Sind die Testergebnisse frei zugänglich?

Auf der Website der Gütegemeinschaft sind die getesteten Produkte gelistet – unterteilt nach dauerhaften und nicht dauerhaften Systemen. Die Bewertung, wie oft ein dauerhaftes System gereinigt werden kann, enthält der Testbericht. Da der Testbericht Eigentum des Herstellers ist, müssen Interessenten ihn dort direkt anfordern.

Welche neueren Entwicklungen gab es in den letzten Jahren?

Hier führten die EU-Auflagen für lösemittelarme und lösemittelfreie Produkte zur Entwicklung wasserbasierter Beschichtungen. Diese sind umwelt- und gesundheitsfreundlicher, deutlich wasserdampfdurchlässiger (sd-Wert der wasserbasierten Produkte 0,5 m, sd-Wert der lösemittelbasierten Produkte 2 m) und gut pigmentierbar. Graffitischutz lässt sich dadurch mit farblicher Gestaltung kombinieren. Während die lösemittelhaltigen Produkte in der Regel bis zu 15-mal gereinigt werden konnten, funktioniert das bei den wasserbasierten Produkten bis zu zehnmal.

Kann man Untergründe auch imprägnieren?

Die meisten Schutzsysteme sind Beschichtungen. Die Idee, Imprägnierungen zu benutzen, liegt nahe. Saugfähige Untergründe wie Naturstein und Beton werden schon lange durch Hydrophobierungen gegen das Eindringen von Feuchte geschützt. Durch die Modifizierung der Imprägniermittel gelang es, zusätzlich oleophobe Eigenschaften der behandelten Oberflächen zu erreichen. Die Graffitientfernung erfolgt in der Regel chemisch. Die Reinigungsfähigkeit bleibt bei der überwiegenden Anzahl der Schutzsysteme erhalten, weshalb eine Zuordnung zu den dauerhaften Systemen erfolgt. Als Faustregel sind etwa fünf Reinigungszyklen ohne Erneuerung möglich.

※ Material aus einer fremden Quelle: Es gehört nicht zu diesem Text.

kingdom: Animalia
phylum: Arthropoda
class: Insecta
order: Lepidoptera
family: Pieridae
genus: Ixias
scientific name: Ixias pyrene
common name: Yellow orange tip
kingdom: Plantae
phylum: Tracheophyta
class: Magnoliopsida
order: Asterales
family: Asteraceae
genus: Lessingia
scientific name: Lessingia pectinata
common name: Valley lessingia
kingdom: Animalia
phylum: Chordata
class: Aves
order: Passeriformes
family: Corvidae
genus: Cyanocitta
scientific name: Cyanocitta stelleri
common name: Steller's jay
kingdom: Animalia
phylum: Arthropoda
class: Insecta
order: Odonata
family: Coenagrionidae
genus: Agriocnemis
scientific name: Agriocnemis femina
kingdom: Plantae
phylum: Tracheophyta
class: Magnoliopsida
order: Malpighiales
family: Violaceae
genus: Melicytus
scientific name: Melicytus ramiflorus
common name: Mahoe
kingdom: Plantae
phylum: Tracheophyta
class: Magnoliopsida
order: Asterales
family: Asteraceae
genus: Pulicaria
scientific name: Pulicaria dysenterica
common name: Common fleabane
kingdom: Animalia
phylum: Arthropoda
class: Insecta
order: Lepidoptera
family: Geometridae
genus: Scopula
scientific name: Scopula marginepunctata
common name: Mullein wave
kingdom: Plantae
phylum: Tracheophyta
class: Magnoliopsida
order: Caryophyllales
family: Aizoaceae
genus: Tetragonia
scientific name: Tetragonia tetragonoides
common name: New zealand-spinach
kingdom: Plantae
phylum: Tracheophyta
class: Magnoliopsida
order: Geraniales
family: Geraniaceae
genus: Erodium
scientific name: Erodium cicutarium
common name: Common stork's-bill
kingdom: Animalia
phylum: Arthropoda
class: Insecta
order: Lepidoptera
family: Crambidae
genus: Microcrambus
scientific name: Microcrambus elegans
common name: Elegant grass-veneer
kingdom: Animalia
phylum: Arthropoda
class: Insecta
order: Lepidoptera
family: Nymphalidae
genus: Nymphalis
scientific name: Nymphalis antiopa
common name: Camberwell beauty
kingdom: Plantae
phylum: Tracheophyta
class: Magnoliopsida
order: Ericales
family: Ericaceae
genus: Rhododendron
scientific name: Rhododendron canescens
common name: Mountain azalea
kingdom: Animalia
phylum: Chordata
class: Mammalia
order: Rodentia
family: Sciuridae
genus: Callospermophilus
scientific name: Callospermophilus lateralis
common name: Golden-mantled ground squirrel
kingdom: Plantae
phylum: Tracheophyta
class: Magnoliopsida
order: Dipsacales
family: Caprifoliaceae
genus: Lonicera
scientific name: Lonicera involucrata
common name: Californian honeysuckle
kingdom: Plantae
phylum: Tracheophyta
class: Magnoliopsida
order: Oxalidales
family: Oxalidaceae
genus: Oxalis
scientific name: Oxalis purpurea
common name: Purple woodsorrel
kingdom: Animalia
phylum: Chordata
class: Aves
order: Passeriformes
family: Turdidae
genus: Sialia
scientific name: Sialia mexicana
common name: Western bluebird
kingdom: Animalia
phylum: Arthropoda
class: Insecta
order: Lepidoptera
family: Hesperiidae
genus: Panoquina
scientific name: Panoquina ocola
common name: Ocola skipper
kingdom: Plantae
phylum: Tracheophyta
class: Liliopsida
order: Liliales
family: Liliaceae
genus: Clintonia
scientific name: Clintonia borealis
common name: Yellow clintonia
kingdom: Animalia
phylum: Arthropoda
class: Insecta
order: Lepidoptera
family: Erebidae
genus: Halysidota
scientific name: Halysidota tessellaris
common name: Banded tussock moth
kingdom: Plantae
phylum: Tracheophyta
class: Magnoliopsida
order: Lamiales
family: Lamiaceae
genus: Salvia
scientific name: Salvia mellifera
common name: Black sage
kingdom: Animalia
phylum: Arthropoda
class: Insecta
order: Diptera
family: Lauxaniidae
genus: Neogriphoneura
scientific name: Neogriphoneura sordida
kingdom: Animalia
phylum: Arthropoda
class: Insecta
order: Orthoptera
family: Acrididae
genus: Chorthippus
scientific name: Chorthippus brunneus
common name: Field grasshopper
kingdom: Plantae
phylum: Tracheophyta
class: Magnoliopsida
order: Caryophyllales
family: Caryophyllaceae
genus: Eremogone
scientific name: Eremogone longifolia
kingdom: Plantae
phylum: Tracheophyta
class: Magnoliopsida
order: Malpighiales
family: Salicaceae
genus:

Lassen sich Graffiti auch einfach nur mit Wasser entfernen?

Tatsächlich wünschte man sich Schutzsysteme, die eine Reinigung allein mit Wasser möglich machen. Zuerst erfüllten dies nicht dauerhafte Systeme (Opfersysteme) auf der Basis von Polysachariden oder Wachsen. Der gegenwärtige Entwicklungsstand erlaubt auch dauerhafte Systeme, die allein mit Wasser zu reinigen sind. Dabei handelt es sich um silikonbasierte Produkte, über deren praktische Anwendung jedoch noch wenig bekannt ist.

Graffiti wird gesprayt
Katz-und-Maus-Spiel: Sprayer und Fassadenschützer reagieren mit ihren rezepturen aufeinander.

Wie innovativ sind die Produkte der ­Sprayer?

Die Sprayer sind erfinderisch und international gut vernetzt. So entstehen Farbrezepturen, die auch uns staunen lassen. Problematisch wird es, wenn beispielsweise Flusssäure beigemischt wird. Bei Hautkontakt können gefährliche Verletzungen entstehen. Aber ein geschulter Profi erkennt, was aufgesprüht wurde und wie und womit die Reinigung erfolgen kann. Wir empfehlen, deshalb stets eine RAL-zertifizierte Reinigungsfirma zu beauftragen. Übrigens sollte nicht damit geworben werben, welche Flächen mit welchem Mittel behandelt wurden. Die Sprayer kennen sich mit den Systemen gut aus und es gibt Beispiele, wo sie vor dem Sprayen das Schutzsystem entfernt haben.